[Input records]:
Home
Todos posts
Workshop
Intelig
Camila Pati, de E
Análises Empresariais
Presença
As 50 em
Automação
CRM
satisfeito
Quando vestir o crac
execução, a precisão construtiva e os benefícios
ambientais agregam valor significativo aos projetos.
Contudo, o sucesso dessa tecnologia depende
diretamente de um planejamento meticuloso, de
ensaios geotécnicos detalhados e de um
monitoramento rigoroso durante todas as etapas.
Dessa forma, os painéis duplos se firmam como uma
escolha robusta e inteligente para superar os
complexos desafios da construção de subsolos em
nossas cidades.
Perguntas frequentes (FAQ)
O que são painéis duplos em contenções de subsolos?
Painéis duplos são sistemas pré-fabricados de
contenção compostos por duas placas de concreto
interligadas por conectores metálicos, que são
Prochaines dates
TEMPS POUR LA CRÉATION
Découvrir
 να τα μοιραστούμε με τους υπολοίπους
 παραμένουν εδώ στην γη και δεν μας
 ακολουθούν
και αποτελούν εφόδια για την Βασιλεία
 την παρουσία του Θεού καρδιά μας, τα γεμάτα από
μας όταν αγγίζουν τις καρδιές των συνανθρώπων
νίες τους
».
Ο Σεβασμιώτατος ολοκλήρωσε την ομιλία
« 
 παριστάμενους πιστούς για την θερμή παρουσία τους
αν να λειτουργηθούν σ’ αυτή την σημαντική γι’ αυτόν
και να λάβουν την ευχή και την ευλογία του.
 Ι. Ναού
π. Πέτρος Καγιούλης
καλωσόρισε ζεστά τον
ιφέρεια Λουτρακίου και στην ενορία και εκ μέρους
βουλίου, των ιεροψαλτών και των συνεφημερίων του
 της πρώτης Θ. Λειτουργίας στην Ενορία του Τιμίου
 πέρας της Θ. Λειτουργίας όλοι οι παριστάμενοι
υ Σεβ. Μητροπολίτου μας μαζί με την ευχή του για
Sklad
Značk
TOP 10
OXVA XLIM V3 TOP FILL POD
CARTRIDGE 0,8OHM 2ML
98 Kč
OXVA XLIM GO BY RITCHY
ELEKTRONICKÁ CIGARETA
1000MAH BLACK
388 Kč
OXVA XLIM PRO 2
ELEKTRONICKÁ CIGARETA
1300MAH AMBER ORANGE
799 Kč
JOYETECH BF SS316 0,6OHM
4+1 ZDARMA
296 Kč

[Task statement]: Your reply should hold all the entries, each repeated without a single change.

[Solution to the problem]:
Home
Todos posts
Workshop
Intelig
Camila Pati, de E
Análises Empresariais
Presença
As 50 em
Automação
CRM
satisfeito
Quando vestir o crac
execução, a precisão construtiva e os benefícios
ambientais agregam valor significativo aos projetos.
Contudo, o sucesso dessa tecnologia depende
diretamente de um planejamento meticuloso, de
ensaios geotécnicos detalhados e de um
monitoramento rigoroso durante todas as etapas.
Dessa forma, os painéis duplos se firmam como uma
escolha robusta e inteligente para superar os
complexos desafios da construção de subsolos em
nossas cidades.
Perguntas frequentes (FAQ)
O que são painéis duplos em contenções de subsolos?
Painéis duplos são sistemas pré-fabricados de
contenção compostos por duas placas de concreto
interligadas por conectores metálicos, que são
Prochaines dates
TEMPS POUR LA CRÉATION
Découvrir
 να τα μοιραστούμε με τους υπολοίπους
 παραμένουν εδώ στην γη και δεν μας
 ακολουθούν
και αποτελούν εφόδια για την Βασιλεία
 την παρουσία του Θεού καρδιά μας, τα γεμάτα από
μας όταν αγγίζουν τις καρδιές των συνανθρώπων
νίες τους
».
Ο Σεβασμιώτατος ολοκλήρωσε την ομιλία
« 
 παριστάμενους πιστούς για την θερμή παρουσία τους
αν να λειτουργηθούν σ’ αυτή την σημαντική γι’ αυτόν
και να λάβουν την ευχή και την ευλογία του.
 Ι. Ναού
π. Πέτρος Καγιούλης
καλωσόρισε ζεστά τον
ιφέρεια Λουτρακίου και στην ενορία και εκ μέρους
βουλίου, των ιεροψαλτών και των συνεφημερίων του
 της πρώτης Θ. Λειτουργίας στην Ενορία του Τιμίου
 πέρας της Θ. Λειτουργίας όλοι οι παριστάμενοι
υ Σεβ. Μητροπολίτου μας μαζί με την ευχή του για
Sklad
Značk
TOP 10
OXVA XLIM V3 TOP FILL POD
CARTRIDGE 0,8OHM 2ML
98 Kč
OXVA XLIM GO BY RITCHY
ELEKTRONICKÁ CIGARETA
1000MAH BLACK
388 Kč
OXVA XLIM PRO 2
ELEKTRONICKÁ CIGARETA
1300MAH AMBER ORANGE
799 Kč
JOYETECH BF SS316 0,6OHM
4+1 ZDARMA
296 Kč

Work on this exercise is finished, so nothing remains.